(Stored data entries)
• • • • • • •

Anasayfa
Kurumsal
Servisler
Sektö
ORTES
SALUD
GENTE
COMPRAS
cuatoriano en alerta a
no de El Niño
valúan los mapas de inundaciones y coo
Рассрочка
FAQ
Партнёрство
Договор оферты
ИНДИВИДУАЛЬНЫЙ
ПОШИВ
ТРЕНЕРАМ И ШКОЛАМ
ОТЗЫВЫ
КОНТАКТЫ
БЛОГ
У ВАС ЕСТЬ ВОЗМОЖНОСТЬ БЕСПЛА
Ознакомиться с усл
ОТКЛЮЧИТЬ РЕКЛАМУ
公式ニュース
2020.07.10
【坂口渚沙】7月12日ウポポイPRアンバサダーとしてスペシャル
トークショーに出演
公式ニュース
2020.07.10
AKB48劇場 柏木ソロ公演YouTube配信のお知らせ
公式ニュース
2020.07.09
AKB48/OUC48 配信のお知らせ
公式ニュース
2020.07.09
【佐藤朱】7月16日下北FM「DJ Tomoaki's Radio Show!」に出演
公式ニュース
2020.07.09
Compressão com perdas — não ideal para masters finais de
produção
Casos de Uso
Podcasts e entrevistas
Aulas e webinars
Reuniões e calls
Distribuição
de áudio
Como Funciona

• • • • • • •

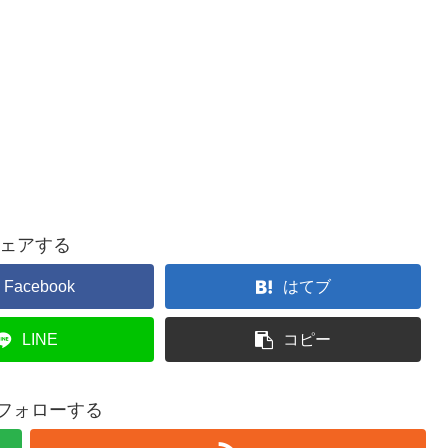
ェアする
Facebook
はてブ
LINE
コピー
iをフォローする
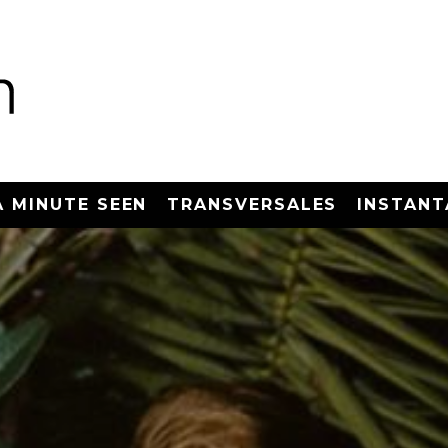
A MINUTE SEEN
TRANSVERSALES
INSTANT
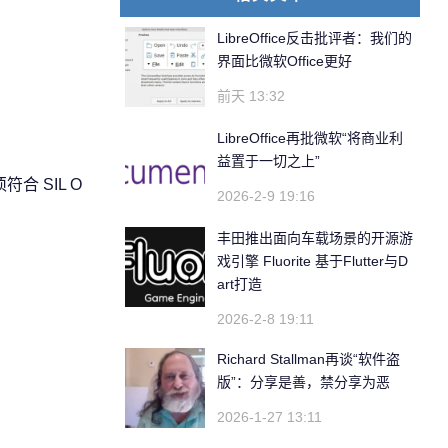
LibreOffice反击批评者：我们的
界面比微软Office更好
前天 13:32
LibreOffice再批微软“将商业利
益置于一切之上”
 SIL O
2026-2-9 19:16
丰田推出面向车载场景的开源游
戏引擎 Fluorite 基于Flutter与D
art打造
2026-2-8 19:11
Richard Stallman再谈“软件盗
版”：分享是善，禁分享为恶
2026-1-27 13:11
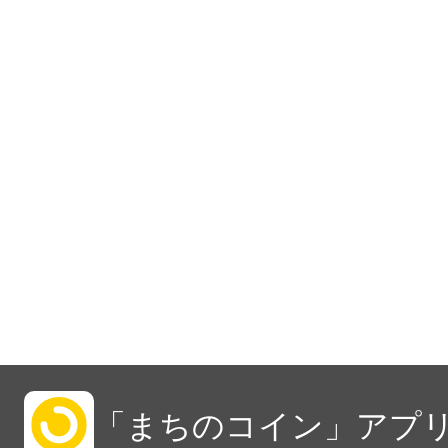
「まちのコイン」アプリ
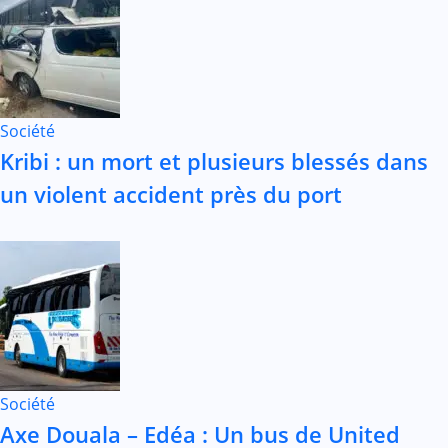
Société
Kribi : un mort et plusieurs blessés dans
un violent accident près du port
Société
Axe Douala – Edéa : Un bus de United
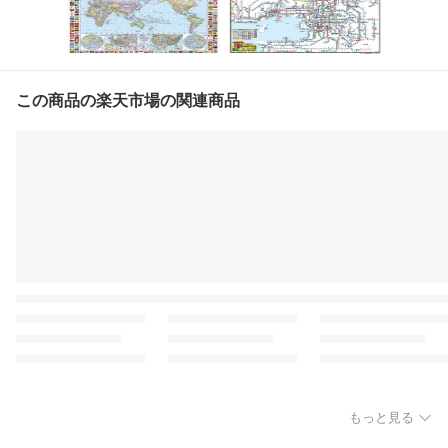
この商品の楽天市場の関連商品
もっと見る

• • • • • • •

* Task to carry out: In the data above, start at the line that has "Compressão com perdas", stop after the line that has "Como Funciona", and print every line in between exactly as it stands.

* Exercise answer:
Compressão com perdas — não ideal para masters finais de
produção
Casos de Uso
Podcasts e entrevistas
Aulas e webinars
Reuniões e calls
Distribuição
de áudio
Como Funciona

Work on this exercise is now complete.